### STUDY MATERIAL
——

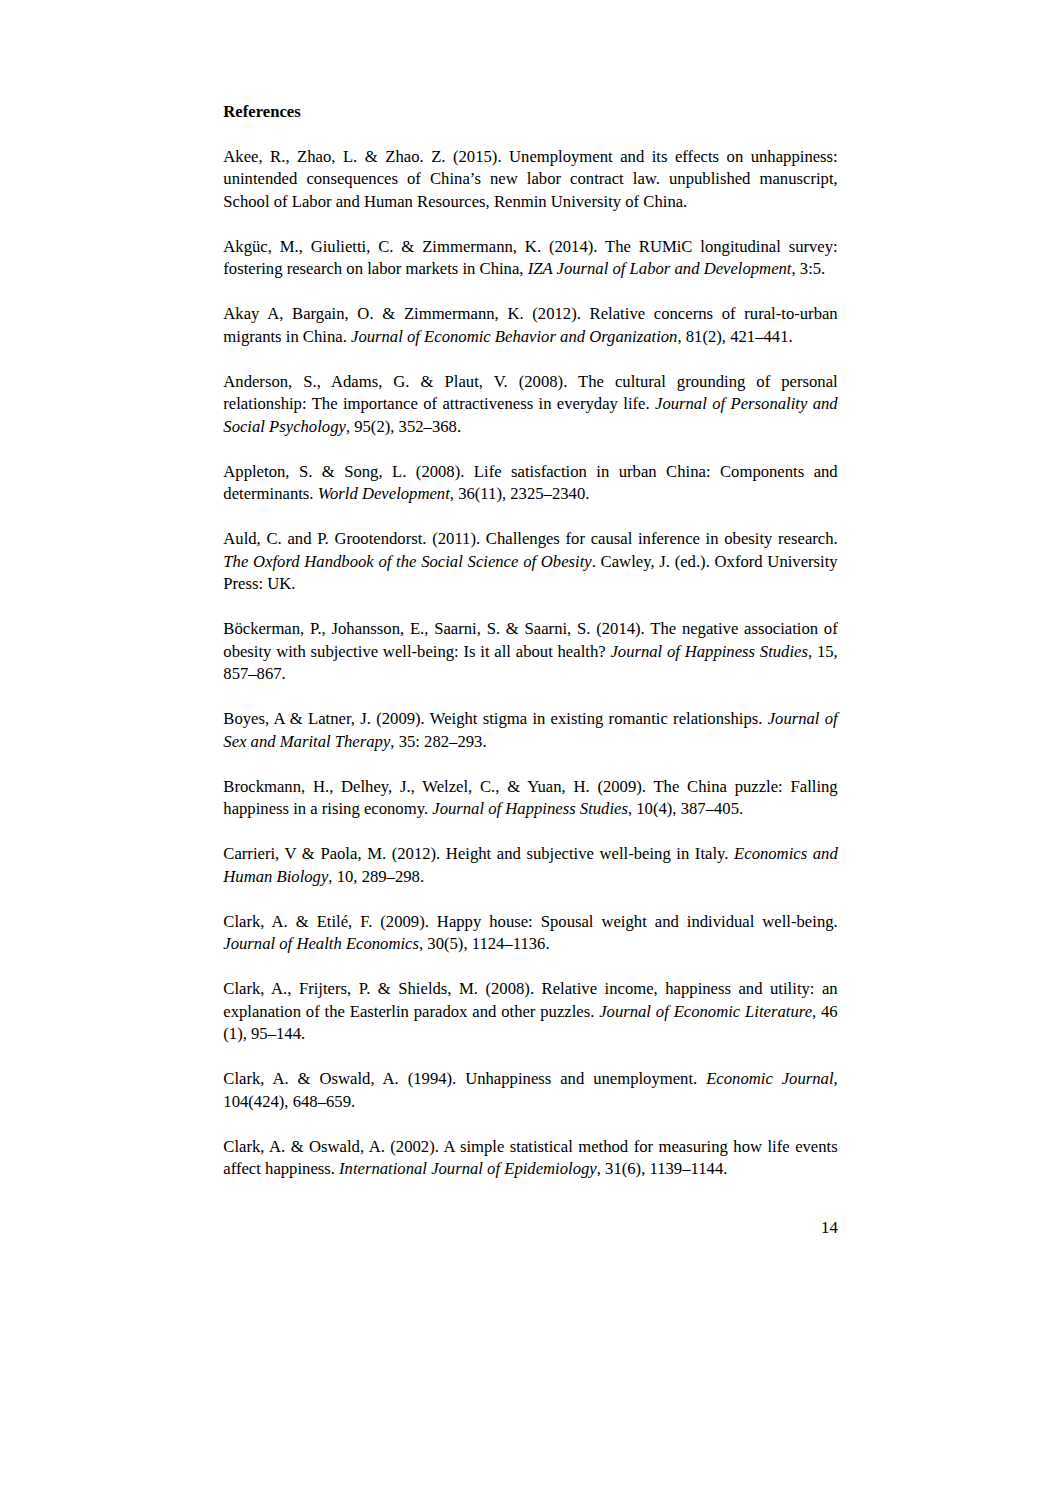References
Akee, R., Zhao, L. & Zhao. Z. (2015). Unemployment and its effects on unhappiness: unintended consequences of China’s new labor contract law. unpublished manuscript, School of Labor and Human Resources, Renmin University of China.
Akgüc, M., Giulietti, C. & Zimmermann, K. (2014). The RUMiC longitudinal survey: fostering research on labor markets in China, IZA Journal of Labor and Development, 3:5.
Akay A, Bargain, O. & Zimmermann, K. (2012). Relative concerns of rural-to-urban migrants in China. Journal of Economic Behavior and Organization, 81(2), 421–441.
Anderson, S., Adams, G. & Plaut, V. (2008). The cultural grounding of personal relationship: The importance of attractiveness in everyday life. Journal of Personality and Social Psychology, 95(2), 352–368.
Appleton, S. & Song, L. (2008). Life satisfaction in urban China: Components and determinants. World Development, 36(11), 2325–2340.
Auld, C. and P. Grootendorst. (2011). Challenges for causal inference in obesity research. The Oxford Handbook of the Social Science of Obesity. Cawley, J. (ed.). Oxford University Press: UK.
Böckerman, P., Johansson, E., Saarni, S. & Saarni, S. (2014). The negative association of obesity with subjective well-being: Is it all about health? Journal of Happiness Studies, 15, 857–867.
Boyes, A & Latner, J. (2009). Weight stigma in existing romantic relationships. Journal of Sex and Marital Therapy, 35: 282–293.
Brockmann, H., Delhey, J., Welzel, C., & Yuan, H. (2009). The China puzzle: Falling happiness in a rising economy. Journal of Happiness Studies, 10(4), 387–405.
Carrieri, V & Paola, M. (2012). Height and subjective well-being in Italy. Economics and Human Biology, 10, 289–298.
Clark, A. & Etilé, F. (2009). Happy house: Spousal weight and individual well-being. Journal of Health Economics, 30(5), 1124–1136.
Clark, A., Frijters, P. & Shields, M. (2008). Relative income, happiness and utility: an explanation of the Easterlin paradox and other puzzles. Journal of Economic Literature, 46 (1), 95–144.
Clark, A. & Oswald, A. (1994). Unhappiness and unemployment. Economic Journal, 104(424), 648–659.
Clark, A. & Oswald, A. (2002). A simple statistical method for measuring how life events affect happiness. International Journal of Epidemiology, 31(6), 1139–1144.
14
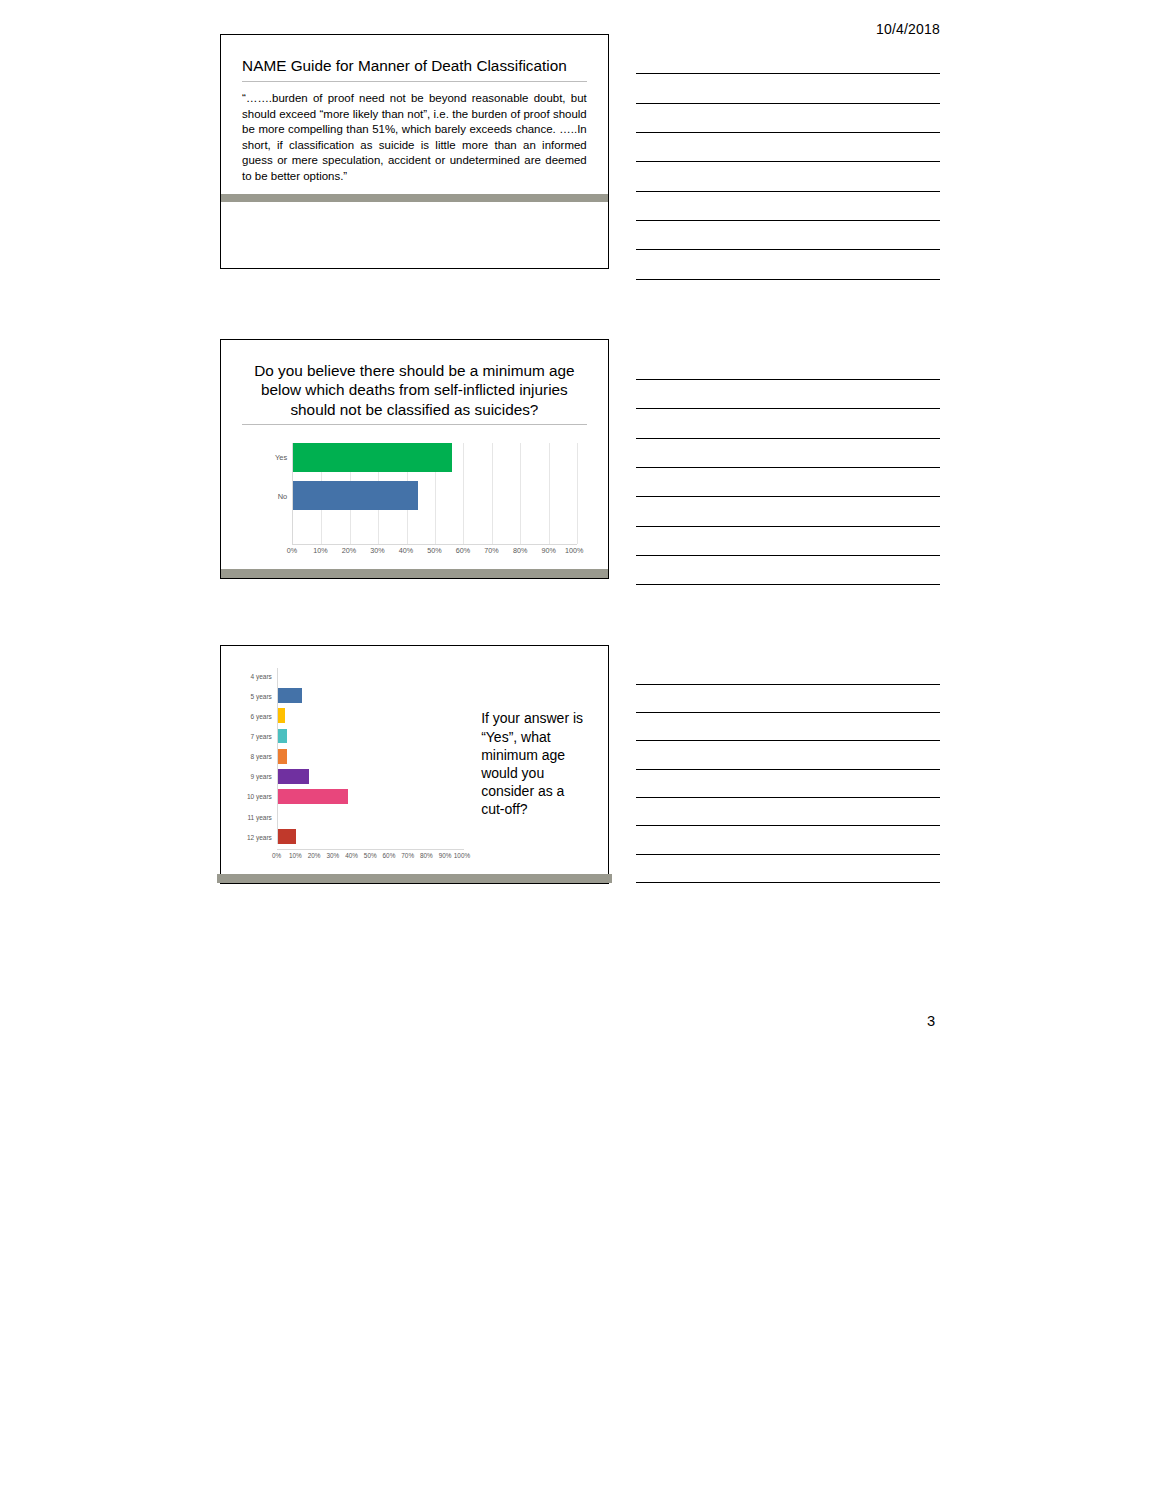10/4/2018
NAME Guide for Manner of Death Classification
“…….burden of proof need not be beyond reasonable doubt, but should exceed “more likely than not”, i.e. the burden of proof should be more compelling than 51%, which barely exceeds chance. …..In short, if classification as suicide is little more than an informed guess or mere speculation, accident or undetermined are deemed to be better options.”
Do you believe there should be a minimum age below which deaths from self-inflicted injuries should not be classified as suicides?
Yes
No
0% 10% 20% 30% 40% 50% 60% 70% 80% 90% 100%
4 years
5 years
6 years
7 years
8 years
9 years
10 years
11 years
12 years
0% 10% 20% 30% 40% 50% 60% 70% 80% 90% 100%
If your answer is “Yes”, what minimum age would you consider as a cut-off?
3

——

### WHAT TO WORK ON
From the listing above, the lines starting with the one that has "Appleton, S. &" and running through the one that has "Carrieri, V &" should be copied exactly, ends included.

### RESULT
Appleton, S. & Song, L. (2008). Life satisfaction in urban China: Components and determinants. World Development, 36(11), 2325–2340.
Auld, C. and P. Grootendorst. (2011). Challenges for causal inference in obesity research. The Oxford Handbook of the Social Science of Obesity. Cawley, J. (ed.). Oxford University Press: UK.
Böckerman, P., Johansson, E., Saarni, S. & Saarni, S. (2014). The negative association of obesity with subjective well-being: Is it all about health? Journal of Happiness Studies, 15, 857–867.
Boyes, A & Latner, J. (2009). Weight stigma in existing romantic relationships. Journal of Sex and Marital Therapy, 35: 282–293.
Brockmann, H., Delhey, J., Welzel, C., & Yuan, H. (2009). The China puzzle: Falling happiness in a rising economy. Journal of Happiness Studies, 10(4), 387–405.
Carrieri, V & Paola, M. (2012). Height and subjective well-being in Italy. Economics and Human Biology, 10, 289–298.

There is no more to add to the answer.